# "All resources are being used for a network operation"



## Guitar Hero (Dec 13, 2005)

Can't watch live TV at all, not one station. I can watch recorded shows from today and before, though. I tried calling DirecTV and get the same message!!! What's goin on? How do I clear this?

Not that big of a deal, since I do want to watch my recorded shows at the moment. But, I need to know what's going on this is a problem for me if I'm done watching my recorded shows. I've been a DirecTV customer for over 15 years and have NEVER seen this message.

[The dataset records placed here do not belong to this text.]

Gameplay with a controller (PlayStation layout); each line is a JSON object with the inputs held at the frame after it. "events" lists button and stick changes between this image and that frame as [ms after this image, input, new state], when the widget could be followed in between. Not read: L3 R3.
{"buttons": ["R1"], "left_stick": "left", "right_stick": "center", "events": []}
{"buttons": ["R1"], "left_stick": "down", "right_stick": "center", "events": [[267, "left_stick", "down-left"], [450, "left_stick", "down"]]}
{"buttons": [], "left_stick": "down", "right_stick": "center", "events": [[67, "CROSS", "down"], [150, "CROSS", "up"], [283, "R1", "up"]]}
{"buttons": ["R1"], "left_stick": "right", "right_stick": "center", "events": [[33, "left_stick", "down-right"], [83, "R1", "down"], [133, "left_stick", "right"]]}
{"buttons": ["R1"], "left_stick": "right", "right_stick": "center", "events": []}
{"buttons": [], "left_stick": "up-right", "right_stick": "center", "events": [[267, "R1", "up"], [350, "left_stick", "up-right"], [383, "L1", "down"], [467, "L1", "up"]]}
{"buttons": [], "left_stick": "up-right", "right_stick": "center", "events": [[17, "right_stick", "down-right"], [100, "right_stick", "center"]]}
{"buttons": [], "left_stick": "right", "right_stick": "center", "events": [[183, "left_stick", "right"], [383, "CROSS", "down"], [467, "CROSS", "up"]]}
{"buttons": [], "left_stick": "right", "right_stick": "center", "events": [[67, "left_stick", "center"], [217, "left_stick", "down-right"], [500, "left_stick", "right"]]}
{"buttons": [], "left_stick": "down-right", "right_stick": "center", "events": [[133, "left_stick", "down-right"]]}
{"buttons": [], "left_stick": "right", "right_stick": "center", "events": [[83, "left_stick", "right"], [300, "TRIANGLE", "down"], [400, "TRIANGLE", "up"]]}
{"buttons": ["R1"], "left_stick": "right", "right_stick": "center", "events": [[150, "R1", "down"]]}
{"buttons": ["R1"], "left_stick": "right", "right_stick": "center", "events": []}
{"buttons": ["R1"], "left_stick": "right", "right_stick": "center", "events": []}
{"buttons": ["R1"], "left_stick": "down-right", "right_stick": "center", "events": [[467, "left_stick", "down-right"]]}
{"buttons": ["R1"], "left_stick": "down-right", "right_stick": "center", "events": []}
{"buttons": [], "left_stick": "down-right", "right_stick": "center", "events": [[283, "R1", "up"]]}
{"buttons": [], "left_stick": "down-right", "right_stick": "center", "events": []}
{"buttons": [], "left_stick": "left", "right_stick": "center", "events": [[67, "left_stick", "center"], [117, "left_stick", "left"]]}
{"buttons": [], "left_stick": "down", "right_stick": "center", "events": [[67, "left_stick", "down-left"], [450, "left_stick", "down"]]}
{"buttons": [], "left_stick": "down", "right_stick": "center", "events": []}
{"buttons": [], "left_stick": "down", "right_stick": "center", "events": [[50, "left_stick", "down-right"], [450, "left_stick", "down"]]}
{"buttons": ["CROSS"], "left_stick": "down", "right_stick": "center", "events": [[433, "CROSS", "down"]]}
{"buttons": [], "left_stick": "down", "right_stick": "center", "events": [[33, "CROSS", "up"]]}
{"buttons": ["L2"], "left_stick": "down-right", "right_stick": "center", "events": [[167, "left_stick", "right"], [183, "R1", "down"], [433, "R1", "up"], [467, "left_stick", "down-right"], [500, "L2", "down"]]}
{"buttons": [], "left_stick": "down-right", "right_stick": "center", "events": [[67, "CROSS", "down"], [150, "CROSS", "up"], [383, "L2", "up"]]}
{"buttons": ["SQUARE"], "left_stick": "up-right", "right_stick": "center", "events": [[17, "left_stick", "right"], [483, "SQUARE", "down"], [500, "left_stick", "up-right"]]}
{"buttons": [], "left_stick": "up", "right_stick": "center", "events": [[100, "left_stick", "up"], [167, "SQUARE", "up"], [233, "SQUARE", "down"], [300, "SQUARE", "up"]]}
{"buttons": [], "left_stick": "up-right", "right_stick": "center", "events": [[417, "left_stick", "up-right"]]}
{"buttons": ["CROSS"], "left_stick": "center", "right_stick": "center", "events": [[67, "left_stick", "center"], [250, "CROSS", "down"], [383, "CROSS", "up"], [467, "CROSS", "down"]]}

EDIT: Got it figured out. Didn't notice all 5 of my options to record shows were being used up at the time. It's now back to normal.


----------



## slice1900 (Feb 14, 2013)

That's a terrible error message, you'd think they'd work to improve their error messages for the savings in calls they'd get. How hard would it be to say something like "All 5 tuners in your Genie are currently in use for scheduled recordings or by clients viewing live TV. You can still watch recorded content in the meantime."


----------



## fleckrj (Sep 4, 2009)

I am convinced that the error messages and instruction manuals are written by people whose native language is not English.


----------



## TheRatPatrol (Oct 1, 2003)

Just curious but wouldn't you have noticed all 5 tuners were being used and 5 shows recording while viewing your play list?


----------



## peds48 (Jan 11, 2008)

Not to mention that screen comes on detailing what each client and/or Genie is doing...


----------